1963 é o ano em que reconhece que a representação não é o caminho. Desde logo pela tendência para esquecer as falas. Com A Castro, de António Ferreira, na Guilherme Cossoul, Avilez provoca e desentorpece o meio artístico lisboeta. Do guarda-roupa arrojado (peças contemporâneas) ao coro - masculino em vez de feminino. Já então um experimentalista, ganharia o epiteto de enfant terrible. Pouco consensual, para a censura e a PIDE, aprendendo a lidar com críticas rendidas e valentes pateadas.
Quatro anos depois nascia o TEC, que amigos descrevem como "risco maior e paixão da vida". José Jorge Letria, amigo antigo, conta: "Houve momentos em que o TEC correu perigo, colocando-se a possibilidade de o teatro fechar. O Carlos encontrou sempre uma forma criativa de resolver o problema". Arriscando: "Numa dessas ocasiões aflitas, pôs em cena Dom Quixote, de Yves Jamiaque", recorda o atual presidente da Sociedade Portuguesa de Autores, então vereador da Câmara de Cascais. "O Carlos, de grande entusiasmo, foi um criador, um inovador, sempre à procura de novas soluções", acrescenta Letria.
No Teatro Nacional D. Maria II (TNDM), casa que também foi sua, dirigiu Pedro, o Cru, Guerras de Alecrim e Manjerona, Fígados de Tigre, O leque de Lady Windermere, Ricardo II, O Crime da Aldeia Velha e A maçom e Real Caçada ao Sol.

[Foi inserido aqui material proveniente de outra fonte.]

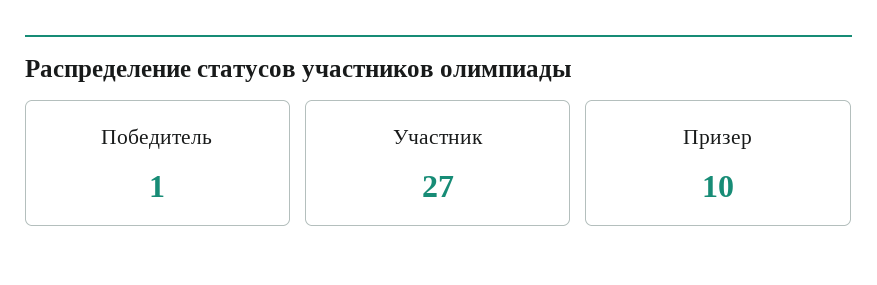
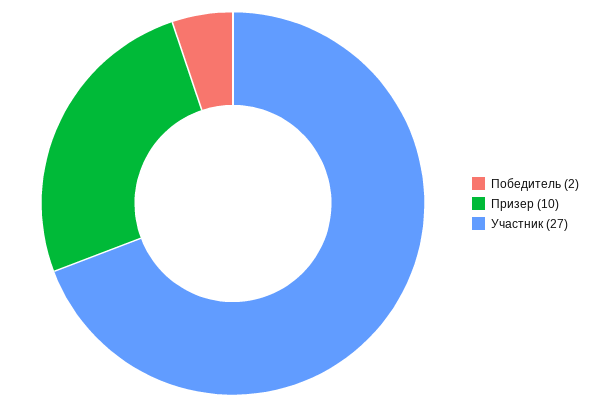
  {
-   "Победитель": 1,
+   "Победитель": 2,
    "Участник": 27,
    "Призер": 10
  }

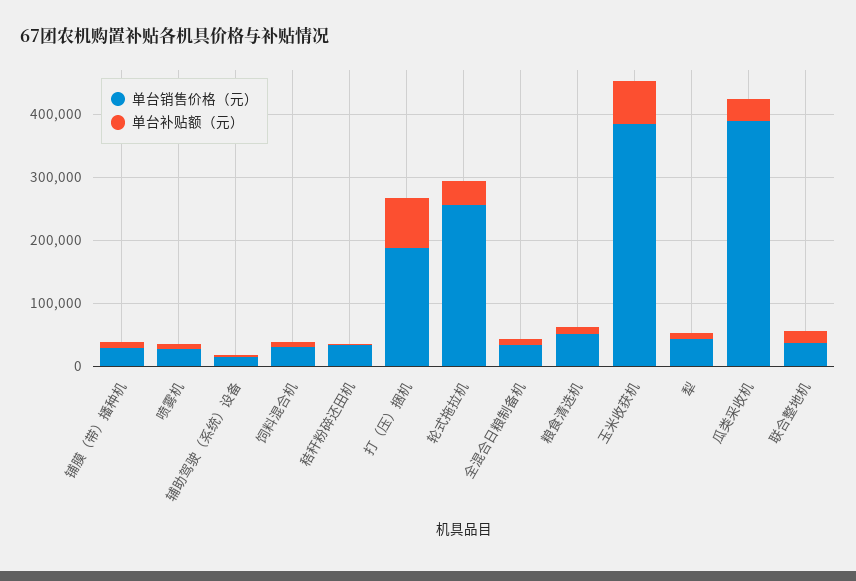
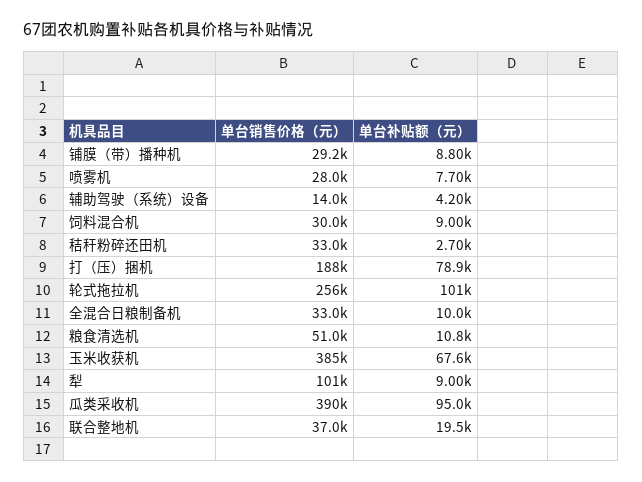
  {
    "单台销售价格（元）": {
      "铺膜（带）播种机": 29200,
      "喷雾机": 28000,
      "辅助驾驶（系统）设备": 14000,
      "饲料混合机": 30000,
      "秸秆粉碎还田机": 33000,
      "打（压）捆机": 188000,
      "轮式拖拉机": 256000,
      "全混合日粮制备机": 33000,
      "粮食清选机": 51000,
      "玉米收获机": 385000,
-     "犁": 40000,
+     "犁": 101000,
      "瓜类采收机": 390000,
      "联合整地机": 37000
    },
    "单台补贴额（元）": {
      "铺膜（带）播种机": 8800,
      "喷雾机": 7700,
      "辅助驾驶（系统）设备": 4200,
      "饲料混合机": 9000,
      "秸秆粉碎还田机": 2700,
      "打（压）捆机": 78900,
-     "轮式拖拉机": 40000,
+     "轮式拖拉机": 101000,
      "全混合日粮制备机": 10000,
      "粮食清选机": 10800,
      "玉米收获机": 67600,
      "犁": 9000,
-     "瓜类采收机": 40000,
+     "瓜类采收机": 95000,
      "联合整地机": 19500
    }
  }

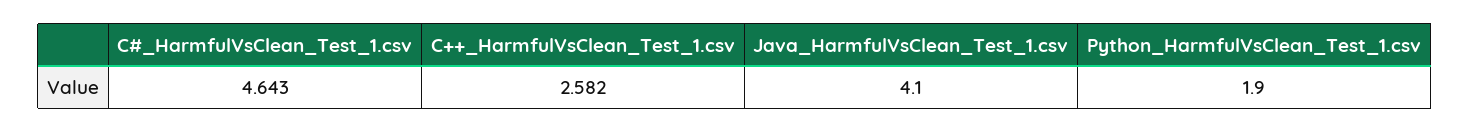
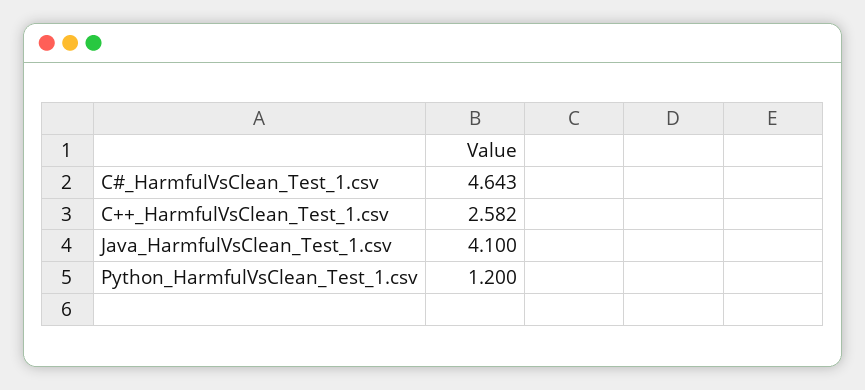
  {
    "C#_HarmfulVsClean_Test_1.csv": 4.643,
    "C++_HarmfulVsClean_Test_1.csv": 2.582,
    "Java_HarmfulVsClean_Test_1.csv": 4.1,
-   "Python_HarmfulVsClean_Test_1.csv": 1.9
+   "Python_HarmfulVsClean_Test_1.csv": 1.2
  }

"O Carlos é uma figura decisiva do teatro português, quer como ator, quer como encenador. Na relação com a pluralidade estética, é um artista determinante na agregação de outros artistas, o que é raro. É um criador de espaço e de oportunidades", diz Tiago Rodrigues. O ex-diretor do TNDM recorda a "generosidade", faceta que Maria João Avillez também relembra: "Um homem muito trabalhador, talentoso e criativo. Um ser humano muito bem formado, e generoso". Porque, diz Tiago Rodrigues, sabia dar uma opinião "sem se impor". E "porque ajudava os que chegavam", dando-lhes protagonismo. "Fez isso comigo no D. Maria. Que tinha sido ali muito feliz, disse-me, mas que, agora, era o meu tempo". Atualmente a dirigir o Festival Internacional de Teatro de Avinhão, o mais prestigiado da Europa, Rodrigues releva, na relação de ambos, "a elegância". E tece elogios a uma geração que, com o fim da ditadura, teve a oportunidade de moldar o teatro português: " O Carlos - tal como Jorge Silva Melo, Luís Miguel Cintra, João Mota, Fernanda Lapa e outros - influenciou muito o modo como se faz teatro no país. No caso dele, estamos perante alguém que se preocupou em criar, em fazer e em ajudar a fazer", referência ao pedagogo. A Escola Profissional de Teatro de Cascais, fundada por Avilez em 1993, "ainda hoje é muito importante para o teatro nacional", acrescenta Tiago Rodrigues.
Carlos Avilez cresceu em Arroios. Um dia, acompanhado de umas tias maternas, viu Palmira Bastos, Amelia Rey Colaço e João Villaret em Electra e os Fantasmas (Eugene O"Neill) no Teatro Nacional. "É isto", pensou. O círculo completa-se: fecha a caminhada de vida e obra com a mesma peça, atualmente em cena.
Carlos Avilez morreu ontem, aos 88 anos, no Hospital de Cascais, a cidade que elegeu, muito por causa do mar. "Estava em enorme sofrimento físico, mas feliz pela vida que teve", revela José Jorge Letria. Desaparece no mês em que fundou o TEC, a obra mais querida do seu percurso.
Quando encenou Fedra, aos 34 anos, Avilez disse ao que vinha. Não iria render-se à facilidade. "Queria fazer teatro como achava que devia ser feito, e fez". O teatro português tinha um eterno experimentalista. Era ele.